Michael Saylor is making the rounds this week promoting STRC, a token he’s billing as a lower-volatility alternative to bitcoin itself and to Strategy’s own stock, MSTR. Saylor frames STRC as the company’s Income Credit Product Strategy — a vehicle focused on income, liquidity, and stability rather than pure price appreciation.
The pitch for STRC
In recent appearances, Saylor has positioned STRC as a natural extension of Strategy’s broader bitcoin playbook. While MSTR tracks bitcoin’s price swings closely, STRC is designed to offer exposure to bitcoin-related income streams with less day-to-day volatility. The idea is to attract investors who want bitcoin exposure but can’t stomach the 20% drawdowns.
STRC isn’t a bitcoin ETF, Saylor has stressed. It’s a credit product. The token generates yield from bitcoin-backed lending and other structured finance operations that Strategy runs. That yield, in theory, cushions the price fluctuations — though the product is still new and untested in a deep bear market.
Income, liquidity, stability
Saylor’s three-word tagline for STRC is becoming a familiar refrain: income, liquidity, stability. He argues that most bitcoin-native assets fail to deliver on at least one of those fronts. Bitcoin itself offers liquidity and potential stability over decades, but not consistent income. MSTR offers leveraged bitcoin exposure but no income and higher volatility. STRC, he says, checks all three boxes.
It’s a bold claim. Strategy’s own history — including the 2022 margin calls and the 2024 reorg — shows how quickly bitcoin credit products can unravel. STRC’s structure is meant to avoid those pitfalls by maintaining overcollateralization and strict liquidity buffers, but critics note the product hasn’t been stress-tested yet.
Strategy’s bitcoin playbook
STRC is just the latest chapter in Strategy’s evolving relationship with bitcoin.

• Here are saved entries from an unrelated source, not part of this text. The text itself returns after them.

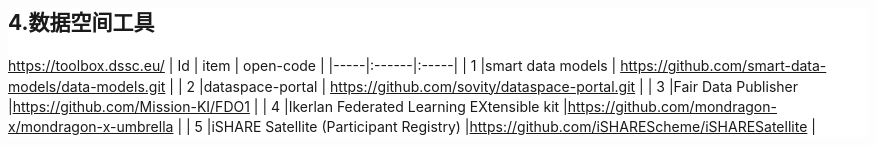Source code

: 
##  4.数据空间工具

https://toolbox.dssc.eu/
| Id  | item |  open-code  |
|-----|:------|:-----|
|  1  |smart data models |  https://github.com/smart-data-models/data-models.git  |
|  2 |dataspace-portal |  https://github.com/sovity/dataspace-portal.git |
|   3 |Fair Data Publisher  |https://github.com/Mission-KI/FDO1 |
|  4 |Ikerlan Federated Learning EXtensible kit   |https://github.com/mondragon-x/mondragon-x-umbrella |
|  5 |iSHARE Satellite (Participant Registry)   |https://github.com/iSHAREScheme/iSHARESatellite |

The company started as a simple treasury holder, then moved into convertible note issuance to buy more BTC, then launched yield products for institutional clients. Saylor has hinted that STRC could eventually be offered to retail investors through partner exchanges, though no timeline has been given.
The timing isn’t accidental. With bitcoin trading in a relatively tight range this spring, Saylor sees an opening for products that generate yield without relying on price direction. Whether STRC can deliver on its promise — and whether the SEC will let it expand — remains the open question. Saylor is expected to publish the full STRC prospectus later this month.